To verify the effect of the DDPGwTC algorithm in the shape decision making of MA, the trained agent is used as the shape controller of the aircraft. The flight trajectory is set as follows. Initially, the aircraft cruises at 2000 m altitude with a speed of 34 m/s and sets the speed to 50 m/s at 50 s, sets the speed to 30 m/s at 120 s, sets the altitude to 2050 m at 170 s, sets the altitude to 2000 m at 280 s, and finally maintains the cruise state until the end of 400 s. The altitude and speed command curves are shown in Figure 10. The agent which is obtained by using the trained DDPGwTC algorithm is applied to the shape decision-making algorithm framework of MA as shown in Figure 2 for simulation flight, and the speed and altitude tracking curves obtained are shown in Figure 11 and Figure 12. The output curve of the task classifier and reward value during the flight are shown in Figure 13 and Figure 14. The morphing rate curve of MA is shown in Figure 15, and the corresponding shape diagram is marked in the flight time period shown in Figure 10 as the form of a small aircraft icon.

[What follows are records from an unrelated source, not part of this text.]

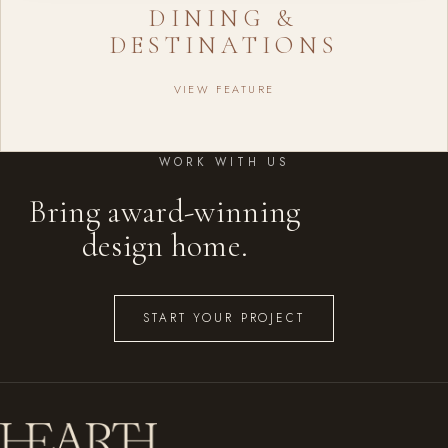
DINING &
DESTINATIONS
VIEW FEATURE
WORK WITH US
Bring award-winning
design home.
START YOUR PROJECT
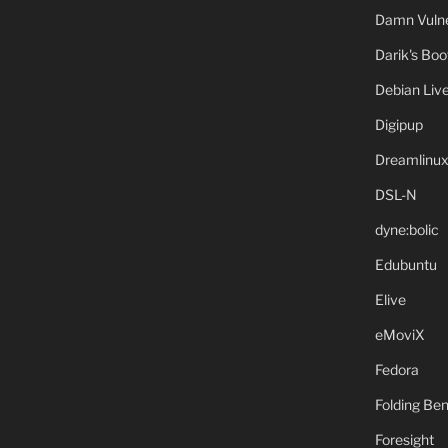
Damn Vulne
Darik's Bo
Debian Liv
Digipup
Dreamlinu
DSL-N
dyne:bolic
Edubuntu
Elive
eMoviX
Fedora
Folding B
Foresight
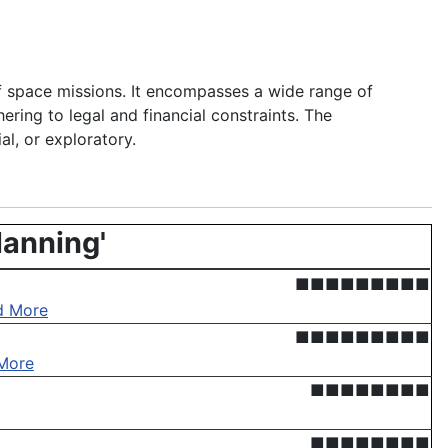
of space missions. It encompasses a wide range of
hering to legal and financial constraints. The
al, or exploratory.
lanning'
■■■■■■■■■
d More
■■■■■■■■■
More
■■■■■■■■
■■■■■■■■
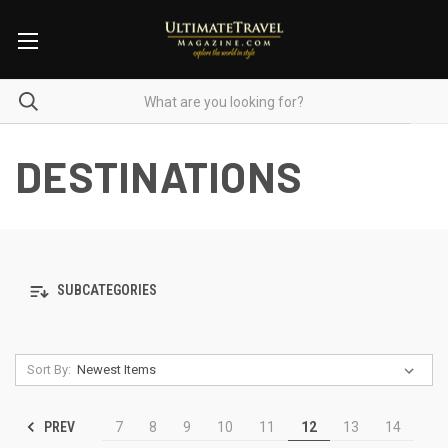
DESTINATIONS
SUBCATEGORIES
Sort By:
PREV
7
8
9
10
11
12
13
14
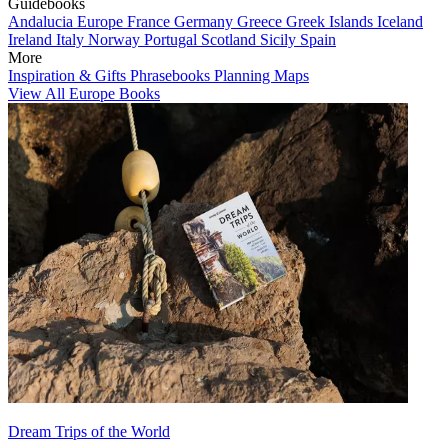
Guidebooks
Andalucia
Europe
France
Germany
Greece
Greek Islands
Iceland
Ireland
Italy
Norway
Portugal
Scotland
Sicily
Spain
More
Inspiration & Gifts
Phrasebooks
Planning Maps
View All Europe Books
Dream Trips of the World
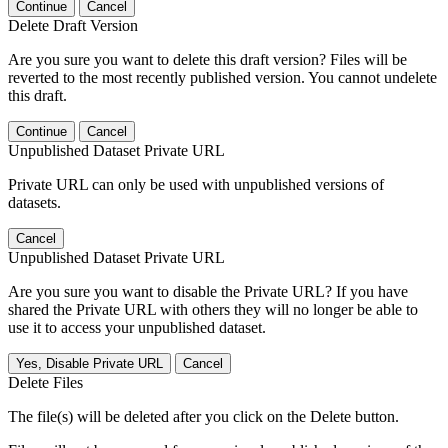
Continue
Cancel
Delete Draft Version
Are you sure you want to delete this draft version? Files will be
reverted to the most recently published version. You cannot undelete
this draft.
Continue
Cancel
Unpublished Dataset Private URL
Private URL can only be used with unpublished versions of
datasets.
Cancel
Unpublished Dataset Private URL
Are you sure you want to disable the Private URL? If you have
shared the Private URL with others they will no longer be able to
use it to access your unpublished dataset.
Yes, Disable Private URL
Cancel
Delete Files
The file(s) will be deleted after you click on the Delete button.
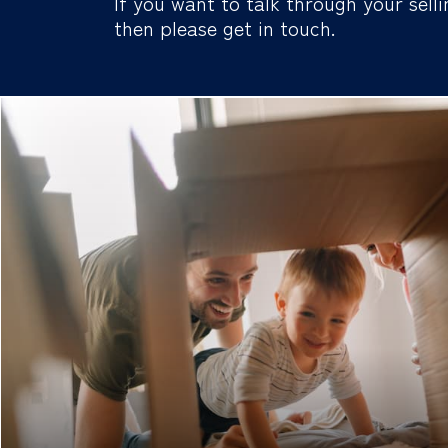
If you want to talk through your selli
then please get in touch.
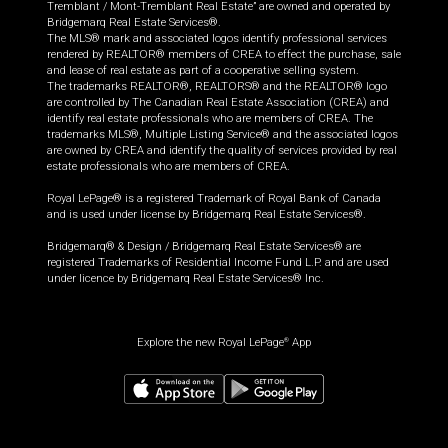
Tremblant / Mont-Tremblant Real Estate” are owned and operated by
Bridgemarq Real Estate Services®.
The MLS® mark and associated logos identify professional services
rendered by REALTOR® members of CREA to effect the purchase, sale
and lease of real estate as part of a cooperative selling system.
The trademarks REALTOR®, REALTORS® and the REALTOR® logo
are controlled by The Canadian Real Estate Association (CREA) and
identify real estate professionals who are members of CREA. The
trademarks MLS®, Multiple Listing Service® and the associated logos
are owned by CREA and identify the quality of services provided by real
estate professionals who are members of CREA.
Royal LePage® is a registered Trademark of Royal Bank of Canada
and is used under license by Bridgemarq Real Estate Services®.
Bridgemarq® & Design / Bridgemarq Real Estate Services® are
registered Trademarks of Residential Income Fund L.P. and are used
under licence by Bridgemarq Real Estate Services® Inc.
Explore the new Royal LePage
App
®
$
515,000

It can be seen from Figure 13 that the task type output by the classifier is basically consistent with the preset trajectory, which indicates that the task classifier can accurately classify the task phase of MA according to its flight state. Figure 14 shows that when the task type changes, the agent will take corresponding action to maximize the reward value obtained by the aircraft. Figure 15 shows the morphing strategy adopted by the agent in the flight process. During the cruise, ascent and deceleration phases of MA, the agent controls the aircraft to extend wings and increase the sweep angle. During the acceleration and descent phases of MA, the agent controls the aircraft to shrink wings and reduce the sweep angle. According to the expert experience, it is known that the morphing strategy adopted by the agent in each task phase of the flight is optimal. Therefore, it can be seen from the above simulation results that the agent based on the DDPGwTC algorithm enables MA change to the optimal shape in different task environments.

5. Conclusions

In this article, we propose an algorithm framework for MA shape autonomous decision making. Firstly, the DDPG algorithm is used to provide important information for shape decision-making. Secondly, the DDPGwTC algorithm based on the LSTM network is proposed to improve the convergence speed of the DDPG. Finally, flight simulation is performed on the trained network using a T-S fuzzy controller. After simulation experiments, it was found that the proposed algorithm converges faster than the DDPG algorithm, and the trained intelligent agent can guide the aircraft to make optimal shape decisions in different task environments, improving the intelligence and environmental adaptability of the aircraft.

This article uses a T-S fuzzy controller, but the selected controller is relatively simple. Therefore, in subsequent research, more advanced controllers need to be combined, such as switching LPV control, adaptive control, etc., to improve the tracking effect and stability of the variant aircraft during the shape change process.